_SEZIONE DI TESTO_
########
ALLORA “PRONTI AL CAMBIAMENTO”, VOI SIETE PRONTI AL CAMBIAMENTO?

L’ultima Assemblea Federale che ha eletto Afredo Gavazzi alla Presidenza per il quadriennio 2016/2020 ha visto la nascita di un vero movimento di opinione, denominato Pronti al Cambiamento (PAC), che aveva candidato Marzio Innocenti e, dopo l’esito non favorevole, ha però preso posizione all’interno del nostro mondo ovale dimostrando di non essere un cartello elettorale ma molto di più.

Va ricordato che PAC esprime due Consiglieri Federali (Morri e Zanovello) e 4 Presidenti di Comitato in regioni molto rappresentative (Veneto, Emilia Romagna, Abruzzo, Friuli Venezia Giulia).

PAC ha continuato ad essere punto di incontro di idee ed opinioni anche se la sua visibilità si è verificata quasi esclusivamente quando ha tuonato contro la Presidenza Federale.

Da queste parti si ha l’impressione che, in questi due ultimi anni, siano però cresciute alcune questioni che richiederebbero PAC verificasse una potenziale evoluzione della propria piattaforma di idee: Ne vediamo, per oggi, solo alcune.

LE IDEE TRASCINANO PIU’ DELLE POLEMICHE PAC è realmente un movimento di opinione, ha una vision precisa sia infrastrutturale che tecnica per il movimento italiano del rugby, ciò avrebbe comportato insistesse molto di più, anche operativamente, su questo aspetto, cercando pubbliche convergenze. Invece questo non è quasi mai accaduto, la polemica ha spesso preso il sopravvento e un bacino di idee così importante si è ritrovato troppo spesso ad essere visto solo come sterile contraltare dell’imperante Alfredo Gavazzi. Decisamente poco rispetto al volume di progettualità di PAC.
########
_ATTIVITÀ DA SVOLGERE_
**A.** Rispondi a queste domande sul testo dedicato al movimento Pronti al Cambiamento:
(i) Chi era stato candidato dal movimento all'ultima Assemblea Federale?
(ii) Come si chiamano i due Consiglieri Federali espressi dal movimento?
(iii) In quali occasioni il movimento ha avuto visibilità quasi esclusivamente?
**B.** Riporta parola per parola il brano del testo sul movimento Pronti al Cambiamento, tutto ciò che va da "LE IDEE TRASCINANO" giù fino a "progettualità di PAC.".

[Record da una raccolta di dati]
########
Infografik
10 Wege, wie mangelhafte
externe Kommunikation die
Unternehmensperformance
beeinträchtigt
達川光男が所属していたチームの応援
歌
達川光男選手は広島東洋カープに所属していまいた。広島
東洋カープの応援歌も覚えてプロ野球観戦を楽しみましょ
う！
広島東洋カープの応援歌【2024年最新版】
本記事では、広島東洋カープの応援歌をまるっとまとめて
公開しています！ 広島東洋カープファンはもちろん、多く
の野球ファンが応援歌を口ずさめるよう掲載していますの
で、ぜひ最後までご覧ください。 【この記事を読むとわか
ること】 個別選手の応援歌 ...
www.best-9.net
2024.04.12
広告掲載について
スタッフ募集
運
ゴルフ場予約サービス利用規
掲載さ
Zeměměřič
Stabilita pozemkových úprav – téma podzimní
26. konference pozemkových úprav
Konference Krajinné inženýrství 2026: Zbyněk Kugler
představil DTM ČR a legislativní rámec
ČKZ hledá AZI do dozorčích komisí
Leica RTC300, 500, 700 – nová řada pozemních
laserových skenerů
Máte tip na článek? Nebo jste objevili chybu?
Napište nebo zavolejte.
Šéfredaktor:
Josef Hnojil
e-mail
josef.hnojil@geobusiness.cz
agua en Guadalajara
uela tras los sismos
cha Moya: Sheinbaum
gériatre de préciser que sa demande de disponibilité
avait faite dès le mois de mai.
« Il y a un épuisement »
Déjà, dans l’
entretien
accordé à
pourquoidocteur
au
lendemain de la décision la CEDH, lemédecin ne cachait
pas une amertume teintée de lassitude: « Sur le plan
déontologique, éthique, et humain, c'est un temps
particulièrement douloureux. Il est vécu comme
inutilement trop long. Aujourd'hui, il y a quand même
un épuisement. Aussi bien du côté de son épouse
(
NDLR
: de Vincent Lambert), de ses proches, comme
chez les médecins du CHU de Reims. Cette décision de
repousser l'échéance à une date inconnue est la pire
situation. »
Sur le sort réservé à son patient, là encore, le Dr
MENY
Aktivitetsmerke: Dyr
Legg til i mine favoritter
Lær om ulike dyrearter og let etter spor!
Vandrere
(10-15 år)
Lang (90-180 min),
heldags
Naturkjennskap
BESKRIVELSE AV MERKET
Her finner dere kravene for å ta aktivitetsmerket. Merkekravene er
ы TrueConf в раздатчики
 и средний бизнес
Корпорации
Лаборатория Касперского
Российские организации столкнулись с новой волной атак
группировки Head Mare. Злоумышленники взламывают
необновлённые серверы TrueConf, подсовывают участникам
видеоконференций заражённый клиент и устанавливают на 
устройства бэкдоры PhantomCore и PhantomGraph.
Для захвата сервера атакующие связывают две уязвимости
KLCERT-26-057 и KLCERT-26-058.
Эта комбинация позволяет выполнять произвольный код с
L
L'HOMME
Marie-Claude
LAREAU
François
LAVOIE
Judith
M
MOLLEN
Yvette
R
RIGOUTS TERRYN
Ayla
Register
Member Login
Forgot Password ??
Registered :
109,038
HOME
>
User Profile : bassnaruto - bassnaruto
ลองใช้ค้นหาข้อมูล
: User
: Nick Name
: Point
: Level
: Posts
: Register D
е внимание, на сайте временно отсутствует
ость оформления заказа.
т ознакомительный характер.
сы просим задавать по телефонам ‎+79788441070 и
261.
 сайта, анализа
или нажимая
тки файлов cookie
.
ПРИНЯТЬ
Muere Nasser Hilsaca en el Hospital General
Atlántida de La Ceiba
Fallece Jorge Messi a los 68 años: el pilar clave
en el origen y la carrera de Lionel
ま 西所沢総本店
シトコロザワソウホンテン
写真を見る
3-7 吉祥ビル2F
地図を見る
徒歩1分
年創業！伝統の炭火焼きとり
########
_SOLUZIONI DEGLI ESERCIZI_
**A.**
(i) Marzio Innocenti.
(ii) Morri e Zanovello.
(iii) Quando ha tuonato contro la Presidenza Federale.

**B.**
LE IDEE TRASCINANO PIU’ DELLE POLEMICHE PAC è realmente un movimento di opinione, ha una vision precisa sia infrastrutturale che tecnica per il movimento italiano del rugby, ciò avrebbe comportato insistesse molto di più, anche operativamente, su questo aspetto, cercando pubbliche convergenze. Invece questo non è quasi mai accaduto, la polemica ha spesso preso il sopravvento e un bacino di idee così importante si è ritrovato troppo spesso ad essere visto solo come sterile contraltare dell’imperante Alfredo Gavazzi. Decisamente poco rispetto al volume di progettualità di PAC.